Your instructions. Each entry below should be reproduced character for character.

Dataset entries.
[Start of section]

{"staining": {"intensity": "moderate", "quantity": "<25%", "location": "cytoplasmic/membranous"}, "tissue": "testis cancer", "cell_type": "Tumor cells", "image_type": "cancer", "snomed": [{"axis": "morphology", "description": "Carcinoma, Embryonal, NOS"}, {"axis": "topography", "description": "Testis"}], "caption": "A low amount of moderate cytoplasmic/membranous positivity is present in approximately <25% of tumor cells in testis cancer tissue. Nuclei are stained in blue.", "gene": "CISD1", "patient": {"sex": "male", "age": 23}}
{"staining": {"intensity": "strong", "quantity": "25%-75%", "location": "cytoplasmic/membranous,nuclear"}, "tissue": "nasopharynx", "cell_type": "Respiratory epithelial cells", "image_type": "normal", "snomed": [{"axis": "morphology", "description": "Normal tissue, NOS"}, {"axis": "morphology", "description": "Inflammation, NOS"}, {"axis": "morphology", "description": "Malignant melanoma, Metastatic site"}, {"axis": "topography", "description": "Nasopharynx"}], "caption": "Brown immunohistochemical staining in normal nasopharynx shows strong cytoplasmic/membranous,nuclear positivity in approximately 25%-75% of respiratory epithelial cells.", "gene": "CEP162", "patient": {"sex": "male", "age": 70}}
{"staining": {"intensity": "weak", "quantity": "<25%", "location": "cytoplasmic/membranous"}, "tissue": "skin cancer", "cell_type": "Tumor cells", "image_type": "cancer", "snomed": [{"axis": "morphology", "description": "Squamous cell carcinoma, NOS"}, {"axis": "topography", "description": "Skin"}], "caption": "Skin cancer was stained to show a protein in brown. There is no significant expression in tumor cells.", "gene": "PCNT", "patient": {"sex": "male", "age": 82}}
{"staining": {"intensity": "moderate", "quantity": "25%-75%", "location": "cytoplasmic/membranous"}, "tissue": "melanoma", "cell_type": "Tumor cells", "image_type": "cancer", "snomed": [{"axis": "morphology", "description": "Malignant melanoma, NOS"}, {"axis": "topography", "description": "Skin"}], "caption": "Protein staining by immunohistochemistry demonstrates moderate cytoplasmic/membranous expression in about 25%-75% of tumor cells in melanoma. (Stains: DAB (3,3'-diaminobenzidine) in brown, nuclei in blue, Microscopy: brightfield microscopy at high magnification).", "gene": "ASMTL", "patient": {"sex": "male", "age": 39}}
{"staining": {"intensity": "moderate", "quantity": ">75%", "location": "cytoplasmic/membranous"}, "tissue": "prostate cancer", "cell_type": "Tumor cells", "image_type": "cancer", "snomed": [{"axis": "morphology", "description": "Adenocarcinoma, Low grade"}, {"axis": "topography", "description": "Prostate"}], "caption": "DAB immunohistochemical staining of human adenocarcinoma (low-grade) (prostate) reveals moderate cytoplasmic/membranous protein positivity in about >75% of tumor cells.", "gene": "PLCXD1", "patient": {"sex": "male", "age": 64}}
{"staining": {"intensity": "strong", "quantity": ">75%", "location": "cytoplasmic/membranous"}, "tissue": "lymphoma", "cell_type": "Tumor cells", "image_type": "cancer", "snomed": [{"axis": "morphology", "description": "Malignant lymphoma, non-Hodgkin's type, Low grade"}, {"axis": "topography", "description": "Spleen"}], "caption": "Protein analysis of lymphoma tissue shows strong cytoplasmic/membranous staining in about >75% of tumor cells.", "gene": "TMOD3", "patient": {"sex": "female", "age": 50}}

[End of section]

Written answer.
{"staining": {"intensity": "moderate", "quantity": "<25%", "location": "cytoplasmic/membranous"}, "tissue": "testis cancer", "cell_type": "Tumor cells", "image_type": "cancer", "snomed": [{"axis": "morphology", "description": "Carcinoma, Embryonal, NOS"}, {"axis": "topography", "description": "Testis"}], "caption": "A low amount of moderate cytoplasmic/membranous positivity is present in approximately <25% of tumor cells in testis cancer tissue. Nuclei are stained in blue.", "gene": "CISD1", "patient": {"sex": "male", "age": 23}}
{"staining": {"intensity": "strong", "quantity": "25%-75%", "location": "cytoplasmic/membranous,nuclear"}, "tissue": "nasopharynx", "cell_type": "Respiratory epithelial cells", "image_type": "normal", "snomed": [{"axis": "morphology", "description": "Normal tissue, NOS"}, {"axis": "morphology", "description": "Inflammation, NOS"}, {"axis": "morphology", "description": "Malignant melanoma, Metastatic site"}, {"axis": "topography", "description": "Nasopharynx"}], "caption": "Brown immunohistochemical staining in normal nasopharynx shows strong cytoplasmic/membranous,nuclear positivity in approximately 25%-75% of respiratory epithelial cells.", "gene": "CEP162", "patient": {"sex": "male", "age": 70}}
{"staining": {"intensity": "weak", "quantity": "<25%", "location": "cytoplasmic/membranous"}, "tissue": "skin cancer", "cell_type": "Tumor cells", "image_type": "cancer", "snomed": [{"axis": "morphology", "description": "Squamous cell carcinoma, NOS"}, {"axis": "topography", "description": "Skin"}], "caption": "Skin cancer was stained to show a protein in brown. There is no significant expression in tumor cells.", "gene": "PCNT", "patient": {"sex": "male", "age": 82}}
{"staining": {"intensity": "moderate", "quantity": "25%-75%", "location": "cytoplasmic/membranous"}, "tissue": "melanoma", "cell_type": "Tumor cells", "image_type": "cancer", "snomed": [{"axis": "morphology", "description": "Malignant melanoma, NOS"}, {"axis": "topography", "description": "Skin"}], "caption": "Protein staining by immunohistochemistry demonstrates moderate cytoplasmic/membranous expression in about 25%-75% of tumor cells in melanoma. (Stains: DAB (3,3'-diaminobenzidine) in brown, nuclei in blue, Microscopy: brightfield microscopy at high magnification).", "gene": "ASMTL", "patient": {"sex": "male", "age": 39}}
{"staining": {"intensity": "moderate", "quantity": ">75%", "location": "cytoplasmic/membranous"}, "tissue": "prostate cancer", "cell_type": "Tumor cells", "image_type": "cancer", "snomed": [{"axis": "morphology", "description": "Adenocarcinoma, Low grade"}, {"axis": "topography", "description": "Prostate"}], "caption": "DAB immunohistochemical staining of human adenocarcinoma (low-grade) (prostate) reveals moderate cytoplasmic/membranous protein positivity in about >75% of tumor cells.", "gene": "PLCXD1", "patient": {"sex": "male", "age": 64}}
{"staining": {"intensity": "strong", "quantity": ">75%", "location": "cytoplasmic/membranous"}, "tissue": "lymphoma", "cell_type": "Tumor cells", "image_type": "cancer", "snomed": [{"axis": "morphology", "description": "Malignant lymphoma, non-Hodgkin's type, Low grade"}, {"axis": "topography", "description": "Spleen"}], "caption": "Protein analysis of lymphoma tissue shows strong cytoplasmic/membranous staining in about >75% of tumor cells.", "gene": "TMOD3", "patient": {"sex": "female", "age": 50}}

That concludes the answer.